Charles LeClaire-USA TODAY Sport

If teams were to code certain plays in terms of likelihood of happening at a particular time, a fake field goal from Pittsburgh's 5-yard line when up 24-20 in the fourth quarter would have figured somewhere near "punt" and "kneel-down."

It was a curious decision by Jim Schwartz, to put it mildly.


The Steelers have been the benefactors of risky special teams calls in two of their wins. Ravens coach John Harbaugh had his squad attempt an onside kick in a similar situation, only to fall short of the hoped gain. The Lions call was no different.

For as much as FOX color analyst Brian Billick droned on about it never being a good call in retrospect, it does bring up a simple point; they pay Calvin Johnson and Matthew Stafford a huge amount each, why not just let them go for five yards if you want to take the risk?

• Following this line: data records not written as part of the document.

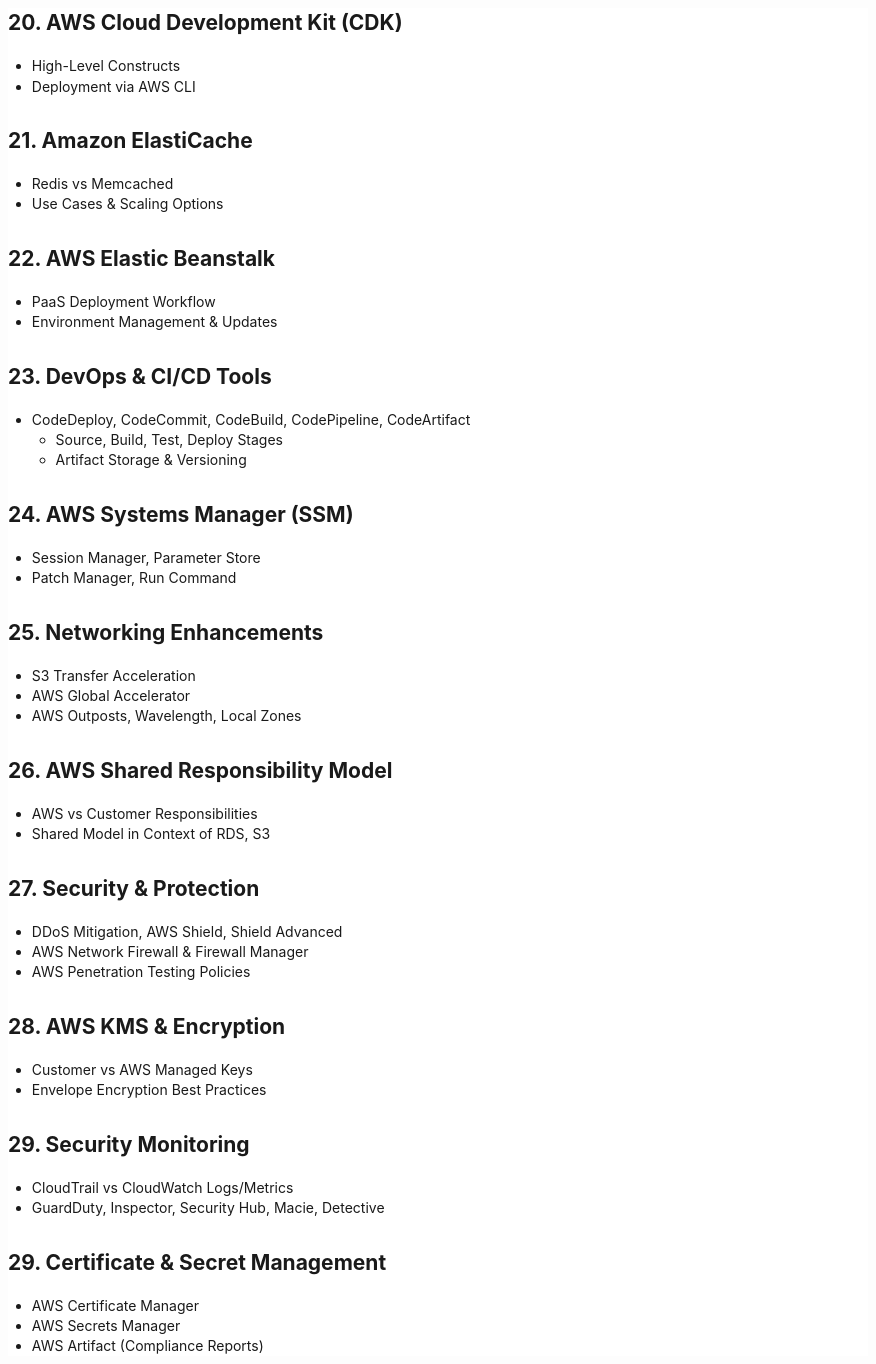 ## 20. AWS Cloud Development Kit (CDK)
- High-Level Constructs
- Deployment via AWS CLI

## 21. Amazon ElastiCache
- Redis vs Memcached
- Use Cases & Scaling Options

## 22. AWS Elastic Beanstalk
- PaaS Deployment Workflow
- Environment Management & Updates

## 23. DevOps & CI/CD Tools
- CodeDeploy, CodeCommit, CodeBuild, CodePipeline, CodeArtifact  
  - Source, Build, Test, Deploy Stages
  - Artifact Storage & Versioning

## 24. AWS Systems Manager (SSM)
- Session Manager, Parameter Store
- Patch Manager, Run Command

## 25. Networking Enhancements
- S3 Transfer Acceleration
- AWS Global Accelerator
- AWS Outposts, Wavelength, Local Zones

## 26. AWS Shared Responsibility Model
- AWS vs Customer Responsibilities
- Shared Model in Context of RDS, S3

## 27. Security & Protection
- DDoS Mitigation, AWS Shield, Shield Advanced
- AWS Network Firewall & Firewall Manager
- AWS Penetration Testing Policies

## 28. AWS KMS & Encryption
- Customer vs AWS Managed Keys
- Envelope Encryption Best Practices  

## 29. Security Monitoring
- CloudTrail vs CloudWatch Logs/Metrics
- GuardDuty, Inspector, Security Hub, Macie, Detective

## 29. Certificate & Secret Management
- AWS Certificate Manager
- AWS Secrets Manager
- AWS Artifact (Compliance Reports)
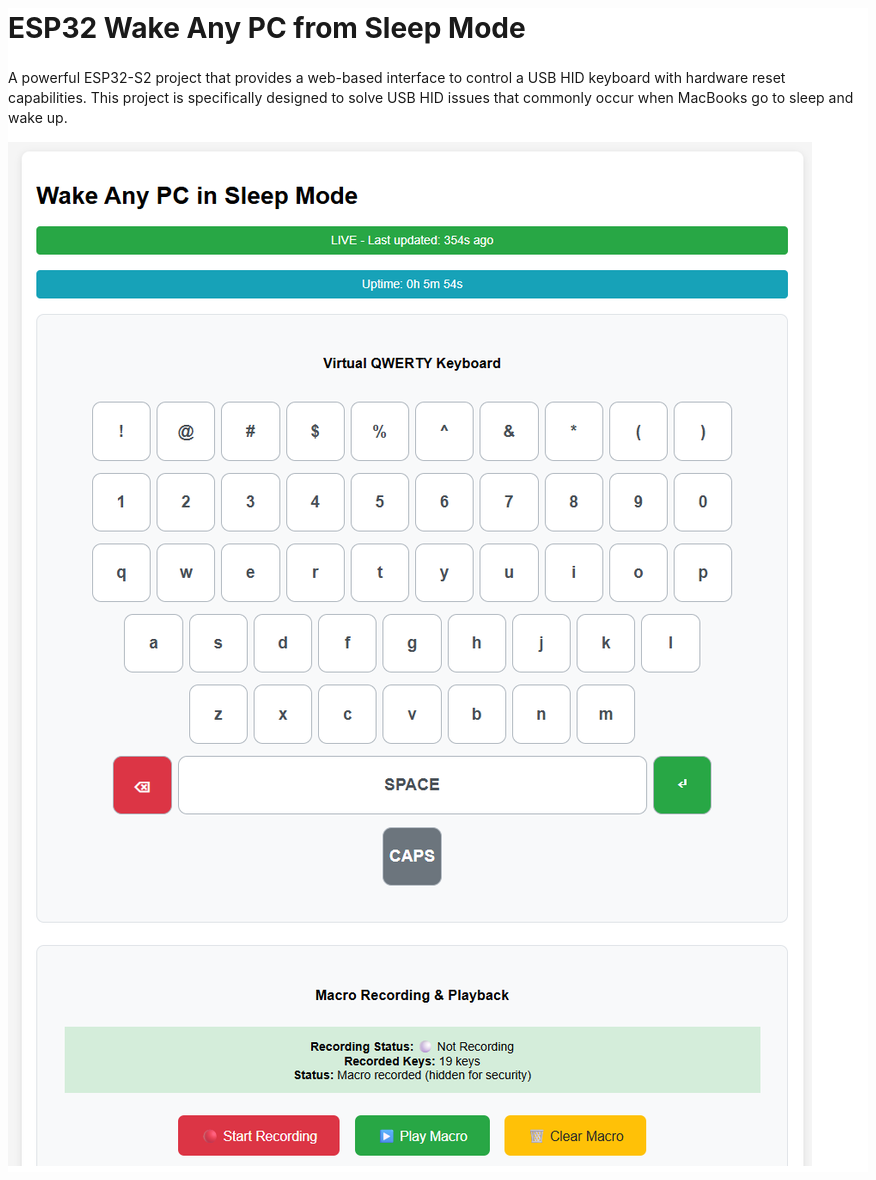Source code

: # ESP32 Wake Any PC from Sleep Mode

A powerful ESP32-S2 project that provides a web-based interface to control a USB HID keyboard with hardware reset capabilities. This project is specifically designed to solve USB HID issues that commonly occur when MacBooks go to sleep and wake up.

![ESP32 Wake Any PC from Sleep Mode](screenshot.png?v=2)
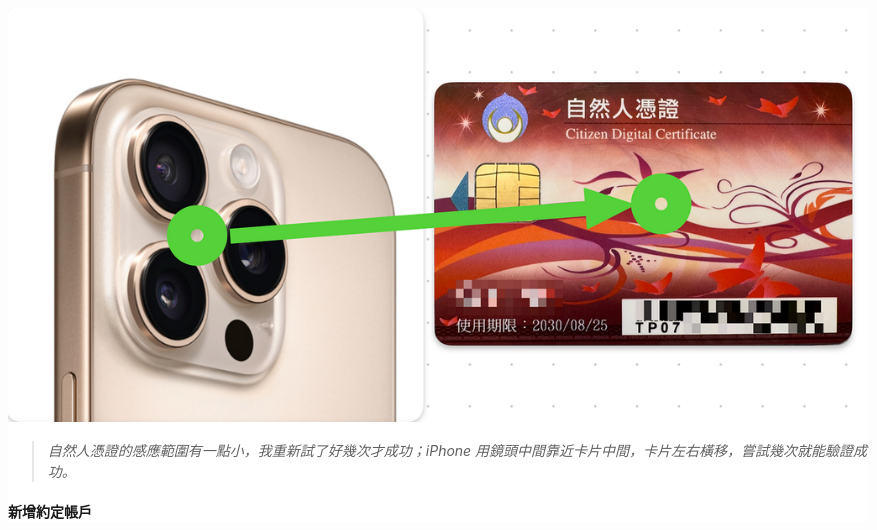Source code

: ![](/assets/e4d139fe0685/1*-N0scmyLMlqgPHbuDpmD-Q.png)



> _自然人憑證的感應範圍有一點小，我重新試了好幾次才成功；iPhone 用鏡頭中間靠近卡片中間，卡片左右橫移，嘗試幾次就能驗證成功。_ 




#### 新增約定帳戶

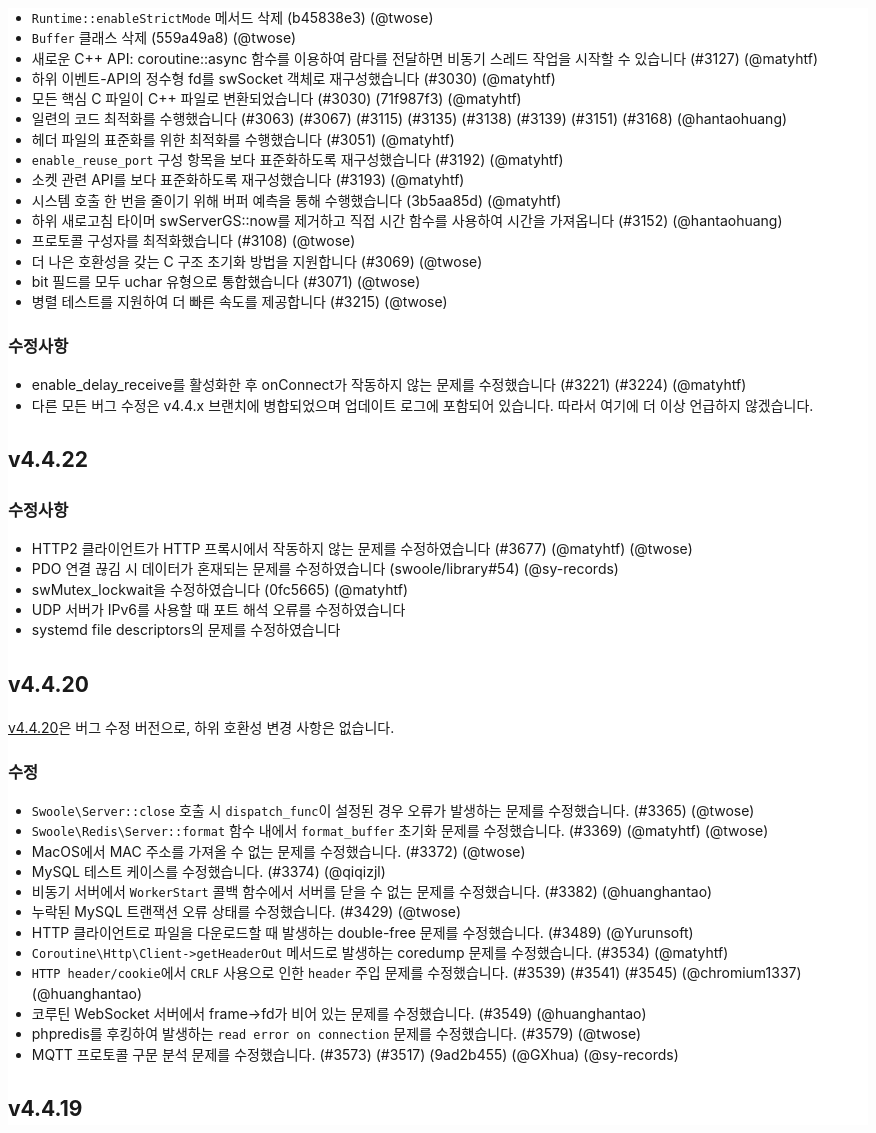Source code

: - `Runtime::enableStrictMode` 메서드 삭제 (b45838e3) (@twose)
- `Buffer` 클래스 삭제 (559a49a8) (@twose)
- 새로운 C++ API: coroutine::async 함수를 이용하여 람다를 전달하면 비동기 스레드 작업을 시작할 수 있습니다 (#3127) (@matyhtf)
- 하위 이벤트-API의 정수형 fd를 swSocket 객체로 재구성했습니다 (#3030) (@matyhtf)
- 모든 핵심 C 파일이 C++ 파일로 변환되었습니다 (#3030) (71f987f3) (@matyhtf)
- 일련의 코드 최적화를 수행했습니다 (#3063) (#3067) (#3115) (#3135) (#3138) (#3139) (#3151) (#3168) (@hantaohuang)
- 헤더 파일의 표준화를 위한 최적화를 수행했습니다 (#3051) (@matyhtf)
- `enable_reuse_port` 구성 항목을 보다 표준화하도록 재구성했습니다 (#3192) (@matyhtf)
- 소켓 관련 API를 보다 표준화하도록 재구성했습니다 (#3193) (@matyhtf)
- 시스템 호출 한 번을 줄이기 위해 버퍼 예측을 통해 수행했습니다 (3b5aa85d) (@matyhtf)
- 하위 새로고침 타이머 swServerGS::now를 제거하고 직접 시간 함수를 사용하여 시간을 가져옵니다 (#3152) (@hantaohuang)
- 프로토콜 구성자를 최적화했습니다 (#3108) (@twose)
- 더 나은 호환성을 갖는 C 구조 초기화 방법을 지원합니다 (#3069) (@twose)
- bit 필드를 모두 uchar 유형으로 통합했습니다 (#3071) (@twose)
- 병렬 테스트를 지원하여 더 빠른 속도를 제공합니다 (#3215) (@twose)
### 수정사항

- enable_delay_receive를 활성화한 후 onConnect가 작동하지 않는 문제를 수정했습니다 (#3221) (#3224) (@matyhtf)
- 다른 모든 버그 수정은 v4.4.x 브랜치에 병합되었으며 업데이트 로그에 포함되어 있습니다. 따라서 여기에 더 이상 언급하지 않겠습니다.
## v4.4.22
### 수정사항

- HTTP2 클라이언트가 HTTP 프록시에서 작동하지 않는 문제를 수정하였습니다 (#3677) (@matyhtf) (@twose)
- PDO 연결 끊김 시 데이터가 혼재되는 문제를 수정하였습니다 (swoole/library#54) (@sy-records)
- swMutex_lockwait을 수정하였습니다 (0fc5665) (@matyhtf)
- UDP 서버가 IPv6를 사용할 때 포트 해석 오류를 수정하였습니다
- systemd file descriptors의 문제를 수정하였습니다
## v4.4.20

[v4.4.20](https://github.com/swoole/swoole-src/releases/tag/v4.4.20)은 버그 수정 버전으로, 하위 호환성 변경 사항은 없습니다.
### 수정

- `Swoole\Server::close` 호출 시 `dispatch_func`이 설정된 경우 오류가 발생하는 문제를 수정했습니다. (#3365) (@twose)
- `Swoole\Redis\Server::format` 함수 내에서 `format_buffer` 초기화 문제를 수정했습니다. (#3369) (@matyhtf) (@twose)
- MacOS에서 MAC 주소를 가져올 수 없는 문제를 수정했습니다. (#3372) (@twose)
- MySQL 테스트 케이스를 수정했습니다. (#3374) (@qiqizjl)
- 비동기 서버에서 `WorkerStart` 콜백 함수에서 서버를 닫을 수 없는 문제를 수정했습니다. (#3382) (@huanghantao)
- 누락된 MySQL 트랜잭션 오류 상태를 수정했습니다. (#3429) (@twose)
- HTTP 클라이언트로 파일을 다운로드할 때 발생하는 double-free 문제를 수정했습니다. (#3489) (@Yurunsoft)
- `Coroutine\Http\Client->getHeaderOut` 메서드로 발생하는 coredump 문제를 수정했습니다. (#3534) (@matyhtf)
- `HTTP header/cookie`에서 `CRLF` 사용으로 인한 `header` 주입 문제를 수정했습니다. (#3539) (#3541) (#3545) (@chromium1337) (@huanghantao)
- 코루틴 WebSocket 서버에서 frame->fd가 비어 있는 문제를 수정했습니다. (#3549) (@huanghantao)
- phpredis를 후킹하여 발생하는 `read error on connection` 문제를 수정했습니다. (#3579) (@twose)
- MQTT 프로토콜 구문 분석 문제를 수정했습니다. (#3573) (#3517) (9ad2b455) (@GXhua) (@sy-records)
## v4.4.19
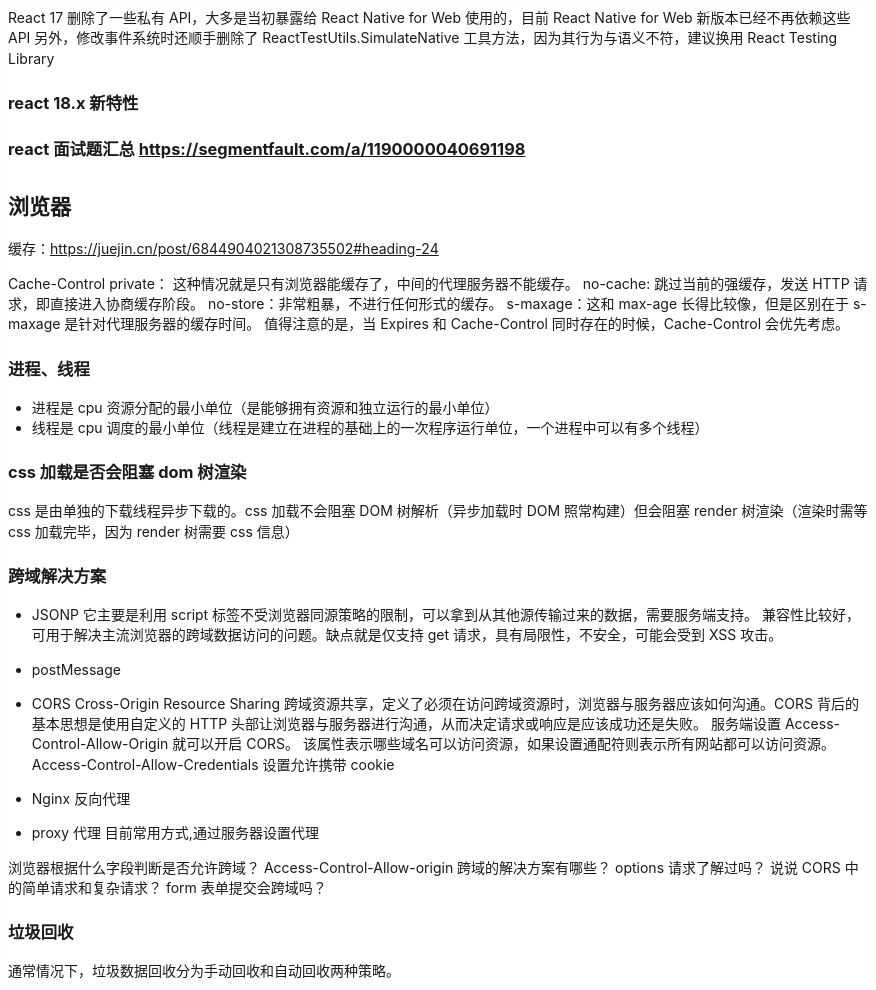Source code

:  React 17 删除了一些私有 API，大多是当初暴露给 React Native for Web 使用的，目前 React Native for Web 新版本已经不再依赖这些 API
  另外，修改事件系统时还顺手删除了 ReactTestUtils.SimulateNative 工具方法，因为其行为与语义不符，建议换用 React Testing Library

### react 18.x 新特性

### react 面试题汇总 https://segmentfault.com/a/1190000040691198

## 浏览器

缓存：https://juejin.cn/post/6844904021308735502#heading-24

Cache-Control
private： 这种情况就是只有浏览器能缓存了，中间的代理服务器不能缓存。
no-cache: 跳过当前的强缓存，发送 HTTP 请求，即直接进入协商缓存阶段。
no-store：非常粗暴，不进行任何形式的缓存。
s-maxage：这和 max-age 长得比较像，但是区别在于 s-maxage 是针对代理服务器的缓存时间。
值得注意的是，当 Expires 和 Cache-Control 同时存在的时候，Cache-Control 会优先考虑。

### 进程、线程

- 进程是 cpu 资源分配的最小单位（是能够拥有资源和独立运行的最小单位）
- 线程是 cpu 调度的最小单位（线程是建立在进程的基础上的一次程序运行单位，一个进程中可以有多个线程）

### css 加载是否会阻塞 dom 树渲染

css 是由单独的下载线程异步下载的。css 加载不会阻塞 DOM 树解析（异步加载时 DOM 照常构建）但会阻塞 render 树渲染（渲染时需等 css 加载完毕，因为 render 树需要 css 信息）

### 跨域解决方案

- JSONP
  它主要是利用 script 标签不受浏览器同源策略的限制，可以拿到从其他源传输过来的数据，需要服务端支持。
  兼容性比较好，可用于解决主流浏览器的跨域数据访问的问题。缺点就是仅支持 get 请求，具有局限性，不安全，可能会受到 XSS 攻击。
- postMessage

- CORS
  Cross-Origin Resource Sharing 跨域资源共享，定义了必须在访问跨域资源时，浏览器与服务器应该如何沟通。CORS 背后的基本思想是使用自定义的 HTTP 头部让浏览器与服务器进行沟通，从而决定请求或响应是应该成功还是失败。
  服务端设置 Access-Control-Allow-Origin 就可以开启 CORS。 该属性表示哪些域名可以访问资源，如果设置通配符则表示所有网站都可以访问资源。
  Access-Control-Allow-Credentials 设置允许携带 cookie
- Nginx 反向代理
- proxy 代理 目前常用方式,通过服务器设置代理

浏览器根据什么字段判断是否允许跨域？ Access-Control-Allow-origin
跨域的解决方案有哪些？
options 请求了解过吗？
说说 CORS 中的简单请求和复杂请求？
form 表单提交会跨域吗？

### 垃圾回收

通常情况下，垃圾数据回收分为手动回收和自动回收两种策略。

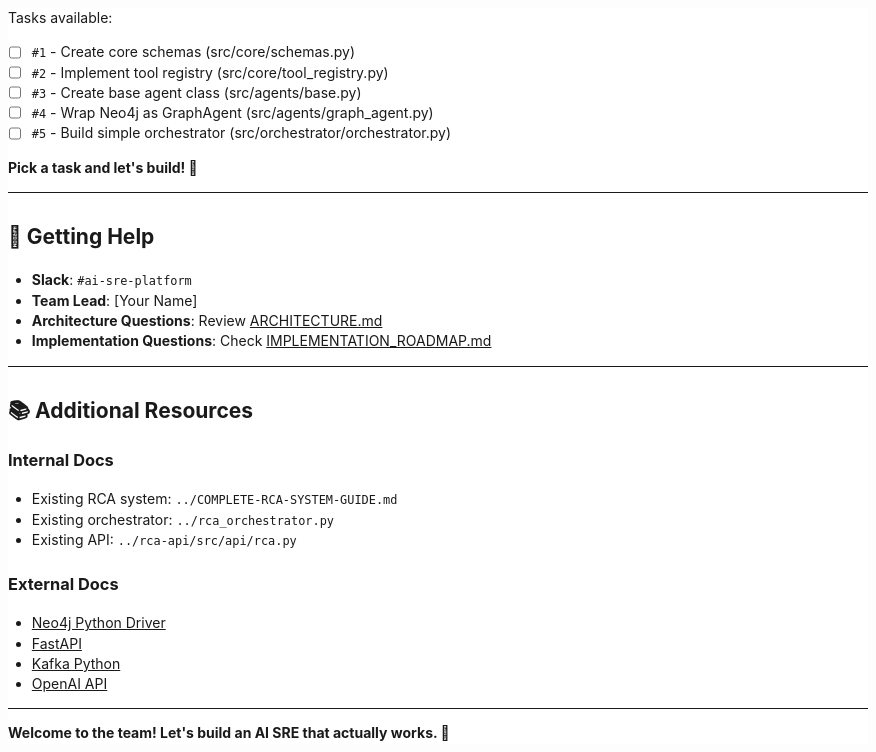 Tasks available:
- [ ] `#1` - Create core schemas (src/core/schemas.py)
- [ ] `#2` - Implement tool registry (src/core/tool_registry.py)
- [ ] `#3` - Create base agent class (src/agents/base.py)
- [ ] `#4` - Wrap Neo4j as GraphAgent (src/agents/graph_agent.py)
- [ ] `#5` - Build simple orchestrator (src/orchestrator/orchestrator.py)

**Pick a task and let's build! 🎯**

---

## 💬 Getting Help

- **Slack**: `#ai-sre-platform`
- **Team Lead**: [Your Name]
- **Architecture Questions**: Review [ARCHITECTURE.md](./ARCHITECTURE.md)
- **Implementation Questions**: Check [IMPLEMENTATION_ROADMAP.md](./IMPLEMENTATION_ROADMAP.md)

---

## 📚 Additional Resources

### Internal Docs
- Existing RCA system: `../COMPLETE-RCA-SYSTEM-GUIDE.md`
- Existing orchestrator: `../rca_orchestrator.py`
- Existing API: `../rca-api/src/api/rca.py`

### External Docs
- [Neo4j Python Driver](https://neo4j.com/docs/python-manual/current/)
- [FastAPI](https://fastapi.tiangolo.com/)
- [Kafka Python](https://docs.confluent.io/kafka-clients/python/current/overview.html)
- [OpenAI API](https://platform.openai.com/docs/)

---

**Welcome to the team! Let's build an AI SRE that actually works. 🚀**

The result of failure in that situation gives life to an opponent, and that, not the points not realized, is the real risk.

The Steelers offense was, for all intents and purposes, dead, at that point in the game. It had gained 52 yards in its previous five drives, didn't seem to have much of any momentum. While that exact stat is likely to have figured into Schwartz's decision, it gave the Steelers the opening it needed.

It isn't like they just stopped them. Nose tackle Steve McLendon knocked the ball loose, and Cameron Heyward put a big hit on the Lions' scrawny punter/holder. It clearly fired the team up.

The Steelers went 97 yards in 16 plays, and didn't only vanquish the team's immediate enemy - the Lions - but their other enemy, the Red Zone. Roethlisberger converted a third-and-nine as well as a third-and-12 on the drive, hitting six different receivers for 79 yards, including the all-but-forgotten fullback Will Johnson for the touchdown.

Fake field goals are the risk of all risks. Perhaps the Lions end the game if they score. But they left the door open by failing. And ultimately, that cost them all leverage they had to squeeze the game dry.